Col Morelli Altamura condivise la temperie che al tempo generalmente permeava tutti i giovani intellettuali ed artisti impegnati nei moti
risorgimentali, dedicandosi entrambi al grande filone della pittura di Storia in cui racchiudere metaforicamente i nuovi ideali libertari; a questa
grande tradizione il nostro autore rimase poi in sostanza sempre fedele, propugnando un’arte a soggetto mossa dal concetto piuttosto dal pennello
(laddove l’amico di sempre prese presto ad evolversi verso una ricerca volta principalmente alla sperimentazione coloristica).
Partecipe dei moti quarantotteschi l’Altamura fu incarcerato e condannato a morte, riuscendo poi a salvarsi solo grazie ad un salvacondotto che
l’obbligò ad un lungo esilio in Firenze, ove entrò nella cerchia di Giovan Pietro Vieusseux legandosi particolarmente a Sir Frederic Leighton,
talentuoso promulgatore in Italia degli ideali preraffaelliti.
Non deve passare in sordina quest’amicizia per la piena comprensione dell’opera qui proposta, poiché possono contarsi più versioni del suo stesso
soggetto proprio per mano dei vari membri della celebre Confraternita britannica d’età vittoriana: una in particolare di W.H. Hunt (1846) potrebbe
esser stata di conoscenza dell’Altamura, se le protagonista delle due scene sono colte nella medesima posa (in aggiunta Altamura tuttavia seppe
anche ricreare un ampio ambiente tridimensionale arricchito da un virtuosistico scorcio prospettico). La scelta del Decamerone di Boccaccio può
comunque anche ricondursi ai circoli risorgimentali italiani, che usarono vedere nei primi poeti in volgare (specialmente in Dante) i padri di
una comune lingua italiana e dunque gli anticipatori degli ideali unitari.
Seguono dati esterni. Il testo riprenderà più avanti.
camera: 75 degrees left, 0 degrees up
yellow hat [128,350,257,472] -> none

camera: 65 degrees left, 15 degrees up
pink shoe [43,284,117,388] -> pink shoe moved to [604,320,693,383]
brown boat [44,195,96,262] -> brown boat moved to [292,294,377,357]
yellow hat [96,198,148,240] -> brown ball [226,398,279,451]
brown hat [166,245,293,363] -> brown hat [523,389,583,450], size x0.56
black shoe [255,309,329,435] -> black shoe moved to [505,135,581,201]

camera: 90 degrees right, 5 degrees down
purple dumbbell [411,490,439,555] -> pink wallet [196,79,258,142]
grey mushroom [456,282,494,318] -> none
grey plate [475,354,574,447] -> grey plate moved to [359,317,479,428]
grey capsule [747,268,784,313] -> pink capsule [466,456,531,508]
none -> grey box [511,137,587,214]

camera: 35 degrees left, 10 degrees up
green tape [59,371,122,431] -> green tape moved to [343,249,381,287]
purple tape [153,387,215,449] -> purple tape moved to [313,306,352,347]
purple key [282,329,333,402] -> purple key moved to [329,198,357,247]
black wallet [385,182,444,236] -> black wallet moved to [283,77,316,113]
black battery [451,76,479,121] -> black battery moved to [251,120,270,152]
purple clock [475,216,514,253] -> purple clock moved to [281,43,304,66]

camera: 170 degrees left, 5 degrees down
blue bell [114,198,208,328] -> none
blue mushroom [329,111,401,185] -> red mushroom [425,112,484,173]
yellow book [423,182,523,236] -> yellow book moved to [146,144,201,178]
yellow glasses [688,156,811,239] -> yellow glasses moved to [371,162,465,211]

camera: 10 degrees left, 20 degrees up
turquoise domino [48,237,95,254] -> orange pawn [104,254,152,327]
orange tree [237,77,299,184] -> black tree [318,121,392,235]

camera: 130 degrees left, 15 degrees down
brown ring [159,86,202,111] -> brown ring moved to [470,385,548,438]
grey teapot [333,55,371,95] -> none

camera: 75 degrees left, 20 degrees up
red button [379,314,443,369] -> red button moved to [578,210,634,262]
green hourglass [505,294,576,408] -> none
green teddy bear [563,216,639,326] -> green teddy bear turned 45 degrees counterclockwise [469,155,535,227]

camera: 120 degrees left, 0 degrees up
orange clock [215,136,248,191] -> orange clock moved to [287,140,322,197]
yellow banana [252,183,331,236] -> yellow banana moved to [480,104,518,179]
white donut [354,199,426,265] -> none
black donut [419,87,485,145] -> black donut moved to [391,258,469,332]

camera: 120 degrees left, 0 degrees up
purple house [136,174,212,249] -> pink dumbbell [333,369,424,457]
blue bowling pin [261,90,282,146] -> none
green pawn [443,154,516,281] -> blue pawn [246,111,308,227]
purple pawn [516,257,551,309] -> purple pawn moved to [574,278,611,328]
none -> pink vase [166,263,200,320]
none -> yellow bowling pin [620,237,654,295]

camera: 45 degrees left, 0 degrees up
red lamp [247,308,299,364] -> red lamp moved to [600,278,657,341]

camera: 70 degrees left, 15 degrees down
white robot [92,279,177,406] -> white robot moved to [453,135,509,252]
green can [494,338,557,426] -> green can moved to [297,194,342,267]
Brevemente, la quinta novella della quarta giornata narra di Lisabetta da
Messina, innamoratasi contro il volere dei suoi fratelli del giovane Lorenzo, il quale verrà pertanto ucciso; apparso tuttavia in sogno all’amata, le rivelerà il luogo della sua sepoltura e lei, ivi recatasi, decapiterà il cadavere (scena curiosamente abbozzata dall’Altamura nella parte inferiore del suo dipinto, quasi ad emulare le predelle medievali) per nasconderne poi la testa in una pianta di basilico; i fratelli di lei scopriranno ugualmente il fatto e si sbarazzeranno della pianta dandosi poi alla fuga verso Napoli per non incorrere nelle ritorsioni dei locali, e abbandonando così la protagonista
che si lascerà morire in solitudine.